◆ Consegna:
Prosegui l'articolo sulla flottiglia diretta a Gaza riportato qui sotto, a partire dalla frase che segue l'ultima presente.

Giorgio Gangi, Critica Sociale, 2 giugno 2010,
I particolari emersi dopo le prime ore dalla notizia dell'intercettazione israeliana del convoglio di navi dirette a Gaza e dei morti, sono importanti per cominciare a comprendere i fatti accaduti.
Sulla nave è stato ritrovato un personaggio già conosciuto, monsignor Cappucci: un fiancheggiatore del terrorismo già condannato tanti anni fa da un tribunale israeliano perché sulla sua auto - una mercedes - vennero trovate delle armi, ma che venne poi liberato su intercessione del Vaticano.
La nave Mavi Marmara portava due gruppi distinti di persone: il gruppo più numeroso era composto da turchi, più di quattrocento persone di cittadinanza turca, affiliati all' "Ihh", una organizzazione già messa sotto inchiesta in Turchia nel 1997 perché accusata di avere rapporti con la Jihad internazionale e nei cui uffici la polizia sequestrò numerose armi. Verso la Ihh il governo turco di allora prese dei provvedimenti. Oggi l'Ong mantiene non solo rapporti con Hamas, tramite il suo leader a Damasco, Khaled Meshal, ma persino - si sospetta - con Al Qaeda. Questa organizzazione era lo sponsor della "missione umanitaria" e della Freedom Flottilla. L'altro gruppo era composto da occidentali, 150 pacifisti vari, volti noti, sempre gli stessi. Si sapeva da giorni che il governo israeliano avrebbe reagito per impedire alla spedizione di violare il blocco di Gaza, che serve per controllare e bloccare il traffico di armi usate da Hamas nella Striscia per attaccare la sicurezza di Israele. Al momento dell'ispezione a bordo, la pattuglia dell' esercito israeliano, come ormai è noto a tutti, è stata accolta da gente armata. Si trattava dunque di una reazione annunciata, di un divieto noto, e di una azione di sorveglianza, che spetta all'esercito nelle acque internazionali dove la polizia non può intervenire, per accertare se nelle navi dirette a Gaza ci siano o meno armamenti. Non nel passato remoto, ma in questi mesi sono state bloccate molte navi cariche di rifornimenti militari, missili compresi, per Hamas.
Le cose, dunque, cominciano a chiarirsi e non è un caso se l'ordine del giorno del Consiglio di Sicurezza dell'ONU, che solitamente non è mai tenero verso gli israeliani, non abbia condannato Israele ma "i fatti accaduti". Non c'è stata una condanna internazionale di Israele, come ha chiesto la Turchia.
Questo per quanto riguarda la dinamica degli avvenimenti, così come comincia a delinearsi.
Per una valutazione politica della situazione, le idee mi sembrano chiare.
Da dove viene la provocazione (perché di una provocazione si è trattato)?
Proviene dalla Turchia, per ragioni di politica interna e di politica estera.
I motivi di politica interna sono dovuti al fatto che, seppur con una maggioranza relativa, (un conto è il Parlamento e altro conto sono i suffragi), con il trenta-trentacinque per cento degli elettori turchi, ovvero con la minoranza assoluta, c'è stata una svolta islamista che ha oggi la maggioranza parlamentare ed il governo del Paese: una situazione che per la prima volta si verifica in Turchia. L'evento e la reazione politica del governo turco sembrano tesi a rafforzare la posizione islamista interna. Ma questi sono fatti loro.

◆ Righe di dati:
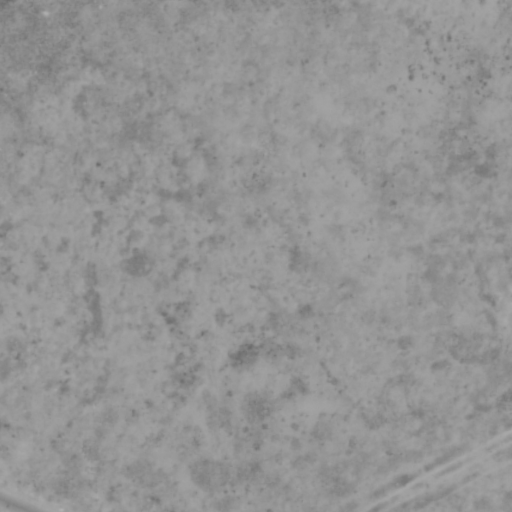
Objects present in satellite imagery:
road: (11, 507)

◆ Risposta:
Poi ci sono motivi di politica estera. La Turchia farà fatica ad entrare in Europa per l'opposizione della Francia e della Germania, che qualcosa contano nell'Unione europea. E da un po' di tempo si può osservare un progressivo avvicinamento della Turchia all'Iran e alla Siria nella speranza, molto vaga a mio parere, di acquisire un ruolo ed un'influenza sull'Asia caucaso-turcomanna, un'area formalmente indipendente, ma dove è in corso -come è noto - un confronto tra Occidente e Russia per il controllo politico della zona, in realtà già sotto influenza russa. I Turchi sperano di riuscire ad avere una qualche influenza nell'area, perché l'origine culturale di quelle popolazioni è Ottomana e proviene, così come l'identità nazionale turca, dall'Asia centrale.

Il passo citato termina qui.